- TASK INSTRUCTIONS -
Repeat the whole listing, keeping every word and every line intact.

- DATA IN THIS EXERCISE -
[Start of Attachment]

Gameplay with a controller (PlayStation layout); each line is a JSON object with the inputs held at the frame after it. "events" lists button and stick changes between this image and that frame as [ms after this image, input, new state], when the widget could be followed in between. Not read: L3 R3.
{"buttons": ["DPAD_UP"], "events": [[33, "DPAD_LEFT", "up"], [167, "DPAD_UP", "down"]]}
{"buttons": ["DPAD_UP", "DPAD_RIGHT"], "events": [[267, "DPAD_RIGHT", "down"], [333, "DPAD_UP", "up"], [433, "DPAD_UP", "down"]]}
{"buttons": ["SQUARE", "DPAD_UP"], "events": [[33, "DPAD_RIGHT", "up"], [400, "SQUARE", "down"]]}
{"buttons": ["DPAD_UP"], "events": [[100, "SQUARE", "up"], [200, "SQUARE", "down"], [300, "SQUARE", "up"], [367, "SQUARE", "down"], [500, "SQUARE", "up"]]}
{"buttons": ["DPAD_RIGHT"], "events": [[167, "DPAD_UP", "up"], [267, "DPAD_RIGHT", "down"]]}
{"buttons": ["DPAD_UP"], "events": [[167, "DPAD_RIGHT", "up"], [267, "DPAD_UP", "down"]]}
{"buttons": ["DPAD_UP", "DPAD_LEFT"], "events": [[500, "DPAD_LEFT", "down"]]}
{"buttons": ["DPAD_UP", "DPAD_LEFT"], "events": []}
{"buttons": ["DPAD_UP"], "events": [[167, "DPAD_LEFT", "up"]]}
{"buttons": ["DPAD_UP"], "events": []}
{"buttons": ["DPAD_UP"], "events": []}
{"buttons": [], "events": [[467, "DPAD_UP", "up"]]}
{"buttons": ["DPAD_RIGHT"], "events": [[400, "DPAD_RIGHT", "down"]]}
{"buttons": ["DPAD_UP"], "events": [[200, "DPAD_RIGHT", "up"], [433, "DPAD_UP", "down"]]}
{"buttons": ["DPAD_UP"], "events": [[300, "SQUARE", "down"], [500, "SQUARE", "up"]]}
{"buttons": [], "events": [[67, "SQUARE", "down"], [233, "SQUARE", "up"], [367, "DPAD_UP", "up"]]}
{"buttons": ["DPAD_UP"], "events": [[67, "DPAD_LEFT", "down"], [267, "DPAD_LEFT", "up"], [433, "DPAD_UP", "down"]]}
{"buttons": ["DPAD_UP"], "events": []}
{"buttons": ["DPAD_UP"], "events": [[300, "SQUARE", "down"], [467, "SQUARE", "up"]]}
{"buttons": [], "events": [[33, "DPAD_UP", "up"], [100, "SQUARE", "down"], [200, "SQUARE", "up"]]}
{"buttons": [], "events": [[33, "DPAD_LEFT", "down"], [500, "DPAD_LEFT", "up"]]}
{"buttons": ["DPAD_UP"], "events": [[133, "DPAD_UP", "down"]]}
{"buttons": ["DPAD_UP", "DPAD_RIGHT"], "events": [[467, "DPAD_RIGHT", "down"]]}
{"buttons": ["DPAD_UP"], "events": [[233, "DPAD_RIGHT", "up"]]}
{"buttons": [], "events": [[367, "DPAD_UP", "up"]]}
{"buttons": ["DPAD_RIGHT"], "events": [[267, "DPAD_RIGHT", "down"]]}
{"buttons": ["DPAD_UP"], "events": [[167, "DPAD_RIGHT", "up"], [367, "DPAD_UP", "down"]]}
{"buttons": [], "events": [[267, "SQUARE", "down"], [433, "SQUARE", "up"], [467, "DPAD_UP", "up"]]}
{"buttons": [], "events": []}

[End of Attachment]

- RESPONSE TO THIS TASK -
Gameplay with a controller (PlayStation layout); each line is a JSON object with the inputs held at the frame after it. "events" lists button and stick changes between this image and that frame as [ms after this image, input, new state], when the widget could be followed in between. Not read: L3 R3.
{"buttons": ["DPAD_UP"], "events": [[33, "DPAD_LEFT", "up"], [167, "DPAD_UP", "down"]]}
{"buttons": ["DPAD_UP", "DPAD_RIGHT"], "events": [[267, "DPAD_RIGHT", "down"], [333, "DPAD_UP", "up"], [433, "DPAD_UP", "down"]]}
{"buttons": ["SQUARE", "DPAD_UP"], "events": [[33, "DPAD_RIGHT", "up"], [400, "SQUARE", "down"]]}
{"buttons": ["DPAD_UP"], "events": [[100, "SQUARE", "up"], [200, "SQUARE", "down"], [300, "SQUARE", "up"], [367, "SQUARE", "down"], [500, "SQUARE", "up"]]}
{"buttons": ["DPAD_RIGHT"], "events": [[167, "DPAD_UP", "up"], [267, "DPAD_RIGHT", "down"]]}
{"buttons": ["DPAD_UP"], "events": [[167, "DPAD_RIGHT", "up"], [267, "DPAD_UP", "down"]]}
{"buttons": ["DPAD_UP", "DPAD_LEFT"], "events": [[500, "DPAD_LEFT", "down"]]}
{"buttons": ["DPAD_UP", "DPAD_LEFT"], "events": []}
{"buttons": ["DPAD_UP"], "events": [[167, "DPAD_LEFT", "up"]]}
{"buttons": ["DPAD_UP"], "events": []}
{"buttons": ["DPAD_UP"], "events": []}
{"buttons": [], "events": [[467, "DPAD_UP", "up"]]}
{"buttons": ["DPAD_RIGHT"], "events": [[400, "DPAD_RIGHT", "down"]]}
{"buttons": ["DPAD_UP"], "events": [[200, "DPAD_RIGHT", "up"], [433, "DPAD_UP", "down"]]}
{"buttons": ["DPAD_UP"], "events": [[300, "SQUARE", "down"], [500, "SQUARE", "up"]]}
{"buttons": [], "events": [[67, "SQUARE", "down"], [233, "SQUARE", "up"], [367, "DPAD_UP", "up"]]}
{"buttons": ["DPAD_UP"], "events": [[67, "DPAD_LEFT", "down"], [267, "DPAD_LEFT", "up"], [433, "DPAD_UP", "down"]]}
{"buttons": ["DPAD_UP"], "events": []}
{"buttons": ["DPAD_UP"], "events": [[300, "SQUARE", "down"], [467, "SQUARE", "up"]]}
{"buttons": [], "events": [[33, "DPAD_UP", "up"], [100, "SQUARE", "down"], [200, "SQUARE", "up"]]}
{"buttons": [], "events": [[33, "DPAD_LEFT", "down"], [500, "DPAD_LEFT", "up"]]}
{"buttons": ["DPAD_UP"], "events": [[133, "DPAD_UP", "down"]]}
{"buttons": ["DPAD_UP", "DPAD_RIGHT"], "events": [[467, "DPAD_RIGHT", "down"]]}
{"buttons": ["DPAD_UP"], "events": [[233, "DPAD_RIGHT", "up"]]}
{"buttons": [], "events": [[367, "DPAD_UP", "up"]]}
{"buttons": ["DPAD_RIGHT"], "events": [[267, "DPAD_RIGHT", "down"]]}
{"buttons": ["DPAD_UP"], "events": [[167, "DPAD_RIGHT", "up"], [367, "DPAD_UP", "down"]]}
{"buttons": [], "events": [[267, "SQUARE", "down"], [433, "SQUARE", "up"], [467, "DPAD_UP", "up"]]}
{"buttons": [], "events": []}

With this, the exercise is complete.